Supplied material:
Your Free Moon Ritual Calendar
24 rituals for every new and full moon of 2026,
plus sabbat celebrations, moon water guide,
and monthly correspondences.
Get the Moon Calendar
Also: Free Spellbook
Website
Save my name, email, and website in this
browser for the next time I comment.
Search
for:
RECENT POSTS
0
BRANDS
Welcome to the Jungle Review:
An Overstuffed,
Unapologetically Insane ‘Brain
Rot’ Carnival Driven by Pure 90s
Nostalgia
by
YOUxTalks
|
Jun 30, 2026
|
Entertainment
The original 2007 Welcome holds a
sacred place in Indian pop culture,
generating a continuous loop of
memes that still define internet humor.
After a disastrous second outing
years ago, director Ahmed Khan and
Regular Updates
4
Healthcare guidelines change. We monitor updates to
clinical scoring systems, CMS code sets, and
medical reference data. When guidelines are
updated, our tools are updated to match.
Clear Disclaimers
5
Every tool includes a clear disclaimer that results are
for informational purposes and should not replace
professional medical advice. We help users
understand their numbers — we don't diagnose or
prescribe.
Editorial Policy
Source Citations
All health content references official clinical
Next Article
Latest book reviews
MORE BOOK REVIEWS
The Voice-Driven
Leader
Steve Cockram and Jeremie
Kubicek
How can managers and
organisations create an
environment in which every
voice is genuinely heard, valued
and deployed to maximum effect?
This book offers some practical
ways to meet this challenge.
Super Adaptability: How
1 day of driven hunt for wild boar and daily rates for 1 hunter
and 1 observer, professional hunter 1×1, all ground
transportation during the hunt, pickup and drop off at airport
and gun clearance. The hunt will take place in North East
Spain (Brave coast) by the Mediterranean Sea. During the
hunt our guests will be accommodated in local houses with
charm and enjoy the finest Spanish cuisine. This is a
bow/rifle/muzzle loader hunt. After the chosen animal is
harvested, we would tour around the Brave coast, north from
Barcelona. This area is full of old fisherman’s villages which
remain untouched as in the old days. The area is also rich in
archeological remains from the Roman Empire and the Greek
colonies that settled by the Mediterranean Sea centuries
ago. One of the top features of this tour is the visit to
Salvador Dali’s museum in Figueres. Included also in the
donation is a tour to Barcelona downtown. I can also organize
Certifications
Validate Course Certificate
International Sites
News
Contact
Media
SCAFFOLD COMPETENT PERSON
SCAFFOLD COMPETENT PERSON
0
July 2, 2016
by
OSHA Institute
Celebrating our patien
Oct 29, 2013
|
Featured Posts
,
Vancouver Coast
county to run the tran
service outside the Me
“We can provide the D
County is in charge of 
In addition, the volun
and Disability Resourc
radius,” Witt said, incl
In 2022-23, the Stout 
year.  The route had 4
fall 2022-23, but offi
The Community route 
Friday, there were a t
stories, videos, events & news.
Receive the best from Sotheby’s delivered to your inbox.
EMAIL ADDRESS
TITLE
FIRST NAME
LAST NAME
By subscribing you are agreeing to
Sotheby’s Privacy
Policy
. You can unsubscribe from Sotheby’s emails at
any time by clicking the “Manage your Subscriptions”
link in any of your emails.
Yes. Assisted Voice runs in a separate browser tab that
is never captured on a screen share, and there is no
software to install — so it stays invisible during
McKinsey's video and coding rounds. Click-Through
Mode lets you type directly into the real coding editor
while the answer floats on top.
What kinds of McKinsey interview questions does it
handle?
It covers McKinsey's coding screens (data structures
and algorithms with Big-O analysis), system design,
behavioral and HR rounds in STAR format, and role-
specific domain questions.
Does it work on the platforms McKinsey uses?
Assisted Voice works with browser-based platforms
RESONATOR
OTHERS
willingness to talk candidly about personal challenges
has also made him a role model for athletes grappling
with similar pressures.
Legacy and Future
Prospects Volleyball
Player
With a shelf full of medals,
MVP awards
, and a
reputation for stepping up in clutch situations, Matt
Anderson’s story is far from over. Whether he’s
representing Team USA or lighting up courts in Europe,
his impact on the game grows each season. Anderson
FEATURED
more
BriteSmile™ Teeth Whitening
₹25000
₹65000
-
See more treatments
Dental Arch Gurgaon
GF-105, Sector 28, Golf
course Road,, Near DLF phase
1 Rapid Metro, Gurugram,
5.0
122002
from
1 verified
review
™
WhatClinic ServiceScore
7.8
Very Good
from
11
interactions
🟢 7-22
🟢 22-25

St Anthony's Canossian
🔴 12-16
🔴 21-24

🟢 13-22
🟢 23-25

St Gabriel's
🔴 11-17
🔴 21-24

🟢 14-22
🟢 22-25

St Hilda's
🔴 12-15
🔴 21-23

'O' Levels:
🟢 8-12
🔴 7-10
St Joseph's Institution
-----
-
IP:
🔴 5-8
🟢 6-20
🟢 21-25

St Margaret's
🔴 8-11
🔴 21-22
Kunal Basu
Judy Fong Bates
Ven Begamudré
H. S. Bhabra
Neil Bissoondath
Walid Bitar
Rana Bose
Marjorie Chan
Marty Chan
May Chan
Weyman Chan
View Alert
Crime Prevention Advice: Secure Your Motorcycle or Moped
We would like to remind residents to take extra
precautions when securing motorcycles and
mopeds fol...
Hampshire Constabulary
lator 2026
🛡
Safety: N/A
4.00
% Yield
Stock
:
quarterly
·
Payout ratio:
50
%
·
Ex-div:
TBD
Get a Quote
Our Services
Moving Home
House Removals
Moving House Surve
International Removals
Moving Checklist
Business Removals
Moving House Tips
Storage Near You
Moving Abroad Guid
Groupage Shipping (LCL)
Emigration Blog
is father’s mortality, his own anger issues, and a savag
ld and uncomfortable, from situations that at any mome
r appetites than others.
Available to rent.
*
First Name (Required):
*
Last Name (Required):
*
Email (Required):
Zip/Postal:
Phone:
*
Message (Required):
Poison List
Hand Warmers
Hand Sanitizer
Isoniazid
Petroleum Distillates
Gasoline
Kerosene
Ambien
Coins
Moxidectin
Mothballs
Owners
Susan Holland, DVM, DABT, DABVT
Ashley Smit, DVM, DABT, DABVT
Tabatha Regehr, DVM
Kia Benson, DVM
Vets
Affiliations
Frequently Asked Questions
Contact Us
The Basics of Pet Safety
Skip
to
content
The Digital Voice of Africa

What is expected: Copy the text of each row above line for line, keeping every word, break, and symbol unchanged.

Output of the exercise:
Your Free Moon Ritual Calendar
24 rituals for every new and full moon of 2026,
plus sabbat celebrations, moon water guide,
and monthly correspondences.
Get the Moon Calendar
Also: Free Spellbook
Website
Save my name, email, and website in this
browser for the next time I comment.
Search
for:
RECENT POSTS
0
BRANDS
Welcome to the Jungle Review:
An Overstuffed,
Unapologetically Insane ‘Brain
Rot’ Carnival Driven by Pure 90s
Nostalgia
by
YOUxTalks
|
Jun 30, 2026
|
Entertainment
The original 2007 Welcome holds a
sacred place in Indian pop culture,
generating a continuous loop of
memes that still define internet humor.
After a disastrous second outing
years ago, director Ahmed Khan and
Regular Updates
4
Healthcare guidelines change. We monitor updates to
clinical scoring systems, CMS code sets, and
medical reference data. When guidelines are
updated, our tools are updated to match.
Clear Disclaimers
5
Every tool includes a clear disclaimer that results are
for informational purposes and should not replace
professional medical advice. We help users
understand their numbers — we don't diagnose or
prescribe.
Editorial Policy
Source Citations
All health content references official clinical
Next Article
Latest book reviews
MORE BOOK REVIEWS
The Voice-Driven
Leader
Steve Cockram and Jeremie
Kubicek
How can managers and
organisations create an
environment in which every
voice is genuinely heard, valued
and deployed to maximum effect?
This book offers some practical
ways to meet this challenge.
Super Adaptability: How
1 day of driven hunt for wild boar and daily rates for 1 hunter
and 1 observer, professional hunter 1×1, all ground
transportation during the hunt, pickup and drop off at airport
and gun clearance. The hunt will take place in North East
Spain (Brave coast) by the Mediterranean Sea. During the
hunt our guests will be accommodated in local houses with
charm and enjoy the finest Spanish cuisine. This is a
bow/rifle/muzzle loader hunt. After the chosen animal is
harvested, we would tour around the Brave coast, north from
Barcelona. This area is full of old fisherman’s villages which
remain untouched as in the old days. The area is also rich in
archeological remains from the Roman Empire and the Greek
colonies that settled by the Mediterranean Sea centuries
ago. One of the top features of this tour is the visit to
Salvador Dali’s museum in Figueres. Included also in the
donation is a tour to Barcelona downtown. I can also organize
Certifications
Validate Course Certificate
International Sites
News
Contact
Media
SCAFFOLD COMPETENT PERSON
SCAFFOLD COMPETENT PERSON
0
July 2, 2016
by
OSHA Institute
Celebrating our patien
Oct 29, 2013
|
Featured Posts
,
Vancouver Coast
county to run the tran
service outside the Me
“We can provide the D
County is in charge of 
In addition, the volun
and Disability Resourc
radius,” Witt said, incl
In 2022-23, the Stout 
year.  The route had 4
fall 2022-23, but offi
The Community route 
Friday, there were a t
stories, videos, events & news.
Receive the best from Sotheby’s delivered to your inbox.
EMAIL ADDRESS
TITLE
FIRST NAME
LAST NAME
By subscribing you are agreeing to
Sotheby’s Privacy
Policy
. You can unsubscribe from Sotheby’s emails at
any time by clicking the “Manage your Subscriptions”
link in any of your emails.
Yes. Assisted Voice runs in a separate browser tab that
is never captured on a screen share, and there is no
software to install — so it stays invisible during
McKinsey's video and coding rounds. Click-Through
Mode lets you type directly into the real coding editor
while the answer floats on top.
What kinds of McKinsey interview questions does it
handle?
It covers McKinsey's coding screens (data structures
and algorithms with Big-O analysis), system design,
behavioral and HR rounds in STAR format, and role-
specific domain questions.
Does it work on the platforms McKinsey uses?
Assisted Voice works with browser-based platforms
RESONATOR
OTHERS
willingness to talk candidly about personal challenges
has also made him a role model for athletes grappling
with similar pressures.
Legacy and Future
Prospects Volleyball
Player
With a shelf full of medals,
MVP awards
, and a
reputation for stepping up in clutch situations, Matt
Anderson’s story is far from over. Whether he’s
representing Team USA or lighting up courts in Europe,
his impact on the game grows each season. Anderson
FEATURED
more
BriteSmile™ Teeth Whitening
₹25000
₹65000
-
See more treatments
Dental Arch Gurgaon
GF-105, Sector 28, Golf
course Road,, Near DLF phase
1 Rapid Metro, Gurugram,
5.0
122002
from
1 verified
review
™
WhatClinic ServiceScore
7.8
Very Good
from
11
interactions
🟢 7-22
🟢 22-25

St Anthony's Canossian
🔴 12-16
🔴 21-24

🟢 13-22
🟢 23-25

St Gabriel's
🔴 11-17
🔴 21-24

🟢 14-22
🟢 22-25

St Hilda's
🔴 12-15
🔴 21-23

'O' Levels:
🟢 8-12
🔴 7-10
St Joseph's Institution
-----
-
IP:
🔴 5-8
🟢 6-20
🟢 21-25

St Margaret's
🔴 8-11
🔴 21-22
Kunal Basu
Judy Fong Bates
Ven Begamudré
H. S. Bhabra
Neil Bissoondath
Walid Bitar
Rana Bose
Marjorie Chan
Marty Chan
May Chan
Weyman Chan
View Alert
Crime Prevention Advice: Secure Your Motorcycle or Moped
We would like to remind residents to take extra
precautions when securing motorcycles and
mopeds fol...
Hampshire Constabulary
lator 2026
🛡
Safety: N/A
4.00
% Yield
Stock
:
quarterly
·
Payout ratio:
50
%
·
Ex-div:
TBD
Get a Quote
Our Services
Moving Home
House Removals
Moving House Surve
International Removals
Moving Checklist
Business Removals
Moving House Tips
Storage Near You
Moving Abroad Guid
Groupage Shipping (LCL)
Emigration Blog
is father’s mortality, his own anger issues, and a savag
ld and uncomfortable, from situations that at any mome
r appetites than others.
Available to rent.
*
First Name (Required):
*
Last Name (Required):
*
Email (Required):
Zip/Postal:
Phone:
*
Message (Required):
Poison List
Hand Warmers
Hand Sanitizer
Isoniazid
Petroleum Distillates
Gasoline
Kerosene
Ambien
Coins
Moxidectin
Mothballs
Owners
Susan Holland, DVM, DABT, DABVT
Ashley Smit, DVM, DABT, DABVT
Tabatha Regehr, DVM
Kia Benson, DVM
Vets
Affiliations
Frequently Asked Questions
Contact Us
The Basics of Pet Safety
Skip
to
content
The Digital Voice of Africa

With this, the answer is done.